Speaker 1:I'm very excited about that and I don't think geography should define where we practice and also how the models of care are going to evolve to ensure that we're being utilized to our top of our potential to improve access to care or provide that thought leadership and be at the decision-making tables, co-leading teams, co-designing teams or also just nurse practitioner-led teams.
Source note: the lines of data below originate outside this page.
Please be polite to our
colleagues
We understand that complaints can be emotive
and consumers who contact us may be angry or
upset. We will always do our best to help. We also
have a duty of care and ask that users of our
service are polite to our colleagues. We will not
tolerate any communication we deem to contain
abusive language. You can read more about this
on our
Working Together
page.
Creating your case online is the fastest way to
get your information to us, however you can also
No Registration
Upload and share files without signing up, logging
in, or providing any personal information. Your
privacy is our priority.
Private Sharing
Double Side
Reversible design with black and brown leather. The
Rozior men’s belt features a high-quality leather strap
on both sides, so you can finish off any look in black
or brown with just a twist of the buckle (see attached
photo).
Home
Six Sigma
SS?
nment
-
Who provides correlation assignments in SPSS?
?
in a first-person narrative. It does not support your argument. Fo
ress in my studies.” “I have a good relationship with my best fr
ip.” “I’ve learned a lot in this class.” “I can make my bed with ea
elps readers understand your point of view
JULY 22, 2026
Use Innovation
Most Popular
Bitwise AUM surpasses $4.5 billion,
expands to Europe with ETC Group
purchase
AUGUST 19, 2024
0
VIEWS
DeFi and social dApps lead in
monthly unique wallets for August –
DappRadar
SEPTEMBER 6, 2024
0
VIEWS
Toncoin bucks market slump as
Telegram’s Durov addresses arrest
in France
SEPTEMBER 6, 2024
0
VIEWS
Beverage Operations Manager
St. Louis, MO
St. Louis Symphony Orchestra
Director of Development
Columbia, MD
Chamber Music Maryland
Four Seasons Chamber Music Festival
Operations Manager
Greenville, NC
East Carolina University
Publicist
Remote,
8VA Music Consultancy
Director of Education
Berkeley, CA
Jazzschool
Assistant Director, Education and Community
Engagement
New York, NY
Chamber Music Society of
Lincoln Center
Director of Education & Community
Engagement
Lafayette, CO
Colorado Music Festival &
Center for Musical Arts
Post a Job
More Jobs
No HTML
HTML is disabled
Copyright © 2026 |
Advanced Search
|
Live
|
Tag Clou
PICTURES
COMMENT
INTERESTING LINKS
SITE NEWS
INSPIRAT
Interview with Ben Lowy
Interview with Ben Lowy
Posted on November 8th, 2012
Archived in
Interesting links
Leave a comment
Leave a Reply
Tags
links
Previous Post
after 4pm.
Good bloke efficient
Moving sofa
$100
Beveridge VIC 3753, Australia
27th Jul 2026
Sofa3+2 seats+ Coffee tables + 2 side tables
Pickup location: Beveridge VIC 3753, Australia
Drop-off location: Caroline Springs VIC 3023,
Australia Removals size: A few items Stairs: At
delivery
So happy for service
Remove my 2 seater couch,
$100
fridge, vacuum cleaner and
Speaker 1:Additionally as well, the Canada Health Act Interpretation Letter being inclusive to nurse practitioners is very exciting and how that will roll out across the provinces and territories and NPO has been a strong advocate and an advisor in that area as well for recruitment and retention purposes is the compensation of nurse practitioners and, frankly, the compensation of our other colleagues that are in primary care has not been harmonized or kept pace with respect, value or the competency and the care that's being delivered and if we're going to really invest in primary and secondary care, specialty care. We need to remunerate for the knowledge, skill, judgment and accountabilities and scope of practice and shift to equal work, equal pay and really work as teams and we have persons that are able to define what their care is and their care planning. You have a model of care that they can go and see their provider of choice and get that continuity of care and convenience of care as well. That is defined and planned together.
Speaker 2:And that sort of continuity of care and choice also shouldn't have a cost burden on the individual. Right To your point Absolutely yes. Yeah Well, Michelle, that sounds like a long list and I feel like I should let you get at it. I appreciate the time today. Happy one-year work anniversary again, and this has been a really insightful conversation. I really appreciate it.
Speaker 1:Thanks so much for the opportunity to be here, neil, and I hope you have a great day and, daryl, you can edit this. Thank you for meeting you as well, and I hope this met your needs. Take care.